Dataset entries:
* * * * *
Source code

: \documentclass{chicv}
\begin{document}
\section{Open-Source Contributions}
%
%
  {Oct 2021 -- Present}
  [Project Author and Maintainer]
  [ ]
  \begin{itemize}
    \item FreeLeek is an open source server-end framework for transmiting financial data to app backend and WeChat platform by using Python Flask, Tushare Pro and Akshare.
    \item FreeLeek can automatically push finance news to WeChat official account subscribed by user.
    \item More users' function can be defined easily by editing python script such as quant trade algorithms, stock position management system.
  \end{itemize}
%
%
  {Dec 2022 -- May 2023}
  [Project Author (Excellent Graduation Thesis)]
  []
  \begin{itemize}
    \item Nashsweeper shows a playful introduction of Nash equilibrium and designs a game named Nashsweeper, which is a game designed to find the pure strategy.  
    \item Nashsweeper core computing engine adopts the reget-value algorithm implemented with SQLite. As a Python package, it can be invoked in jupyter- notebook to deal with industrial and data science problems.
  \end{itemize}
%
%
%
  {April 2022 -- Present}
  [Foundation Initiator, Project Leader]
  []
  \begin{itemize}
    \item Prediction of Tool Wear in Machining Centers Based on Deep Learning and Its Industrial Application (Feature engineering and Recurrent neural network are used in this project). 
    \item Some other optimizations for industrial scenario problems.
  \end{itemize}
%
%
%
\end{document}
* * * * *
WHAT THE EXERCISE ASKS. Reproduce each entry precisely, so that nothing differs from the original.

WRITTEN REPLY.
Source code

: \documentclass{chicv}
\begin{document}
\section{Open-Source Contributions}
%
%
  {Oct 2021 -- Present}
  [Project Author and Maintainer]
  [ ]
  \begin{itemize}
    \item FreeLeek is an open source server-end framework for transmiting financial data to app backend and WeChat platform by using Python Flask, Tushare Pro and Akshare.
    \item FreeLeek can automatically push finance news to WeChat official account subscribed by user.
    \item More users' function can be defined easily by editing python script such as quant trade algorithms, stock position management system.
  \end{itemize}
%
%
  {Dec 2022 -- May 2023}
  [Project Author (Excellent Graduation Thesis)]
  []
  \begin{itemize}
    \item Nashsweeper shows a playful introduction of Nash equilibrium and designs a game named Nashsweeper, which is a game designed to find the pure strategy.  
    \item Nashsweeper core computing engine adopts the reget-value algorithm implemented with SQLite. As a Python package, it can be invoked in jupyter- notebook to deal with industrial and data science problems.
  \end{itemize}
%
%
%
  {April 2022 -- Present}
  [Foundation Initiator, Project Leader]
  []
  \begin{itemize}
    \item Prediction of Tool Wear in Machining Centers Based on Deep Learning and Its Industrial Application (Feature engineering and Recurrent neural network are used in this project). 
    \item Some other optimizations for industrial scenario problems.
  \end{itemize}
%
%
%
\end{document}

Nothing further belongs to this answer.